Flexibility tests included active range of motion (ROM) measurements for the

trunk and hip joints, as well as a sit-and-reach test. ROM measurements for trunk flexion, extension, rotation, and hip extension were based on Norkin and White.19 Trunk flexion and extension ROM were assessed by measuring the distance between C7 and S1 while standing in neutral position (neutral length). To locate C7 and S1, the examiner palpated the vertebrae and marked them with a pen. The participant forward flexed as far as possible with the pelvis stabilized. The length between C7 and S1 was remeasured, ALK inhibitor and the difference in lengths (neutral and flexed) was recorded as the trunk flexion ROM. Similarly, for trunk extension, the participant extended as far as possible with the pelvis stabilized. The distance between C7 and S1 was remeasured and the length difference from neutral position was the trunk extension ROM. To measure trunk rotation, the participant sat on a chair with their feet on the floor and their trunk and head in neutral position. The participant rotated their trunk and head as far as possible in both directions. A 30-cm plastic goniometer was positioned HIF inhibitor review so the fulcrum was above the center of the participant’s head. The stationary arm was parallel to the imaginary

line between the iliac crests, and the movement arm aligned with an imaginary line between the acromial processes of the shoulders.

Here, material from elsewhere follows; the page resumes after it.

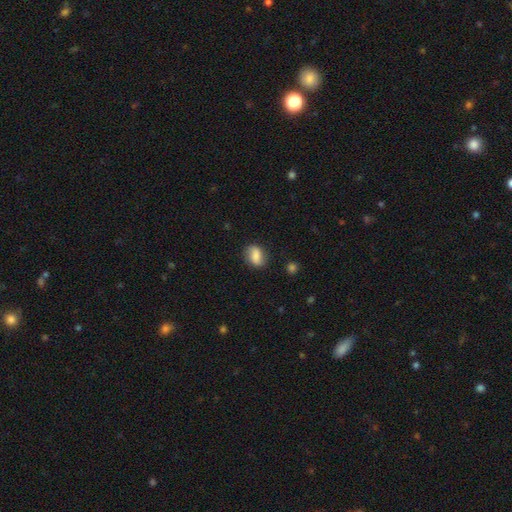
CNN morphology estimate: smooth-or-featured: smooth: 69% | featured or disk: 23% | star or artifact: 8%
  how-rounded: in between: 71% | round: 27% | cigar-shaped: 2%
  merging: none: 77% | minor disturbance: 16% | major disturbance: 5% | merger: 2%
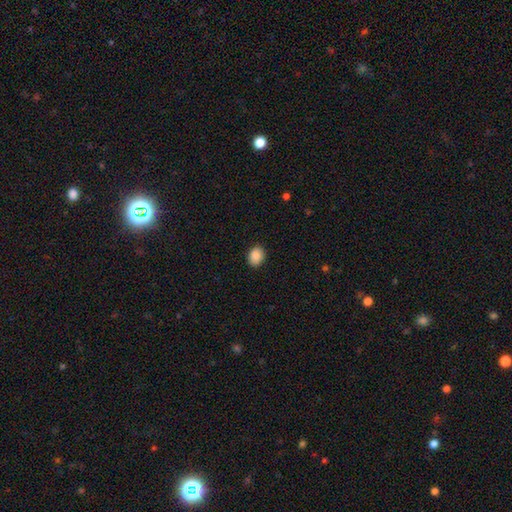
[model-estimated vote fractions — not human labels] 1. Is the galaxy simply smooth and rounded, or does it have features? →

Active hip extension was measured with the participant in the prone position, knees extended,

and pelvis stabilized. The fulcrum of the 30-cm plastic goniometer was Ergoloid positioned over the greater trochanter, while the stabilizing arm was aligned with the lateral midline of the pelvis. Following maximal active hip extension, the movement arm was aligned with the lateral midline of the femur. Active hip internal and external rotation ROMs were measured using the method described by Ellison et al.20 The participant was positioned in the prone position with their hip positioned in neutral position and knee flexed at 90°. The non-testing leg was placed at 30° of hip abduction with the knee extended and pelvis stabilized. The 30-cm plastic goniometer was positioned with the stabilizing arm aligned vertically, while the movement arm was aligned along the shaft of the tibia. The sit-and-reach test was performed using the protocol listed in the American College of Sports Medicine (ACSM) Guidelines.21 The participants sat with their shoes on and the feet resting against a sit-and-reach box. The examiner extended and stabilized their knees. They positioned one hand on top of the other with palms down. They were requested to lean as far as possible along the measurement scale without flexing their knees. The furthest distance reached along the scale was recorded to the nearest 0.5 cm. The average of two trials was documented.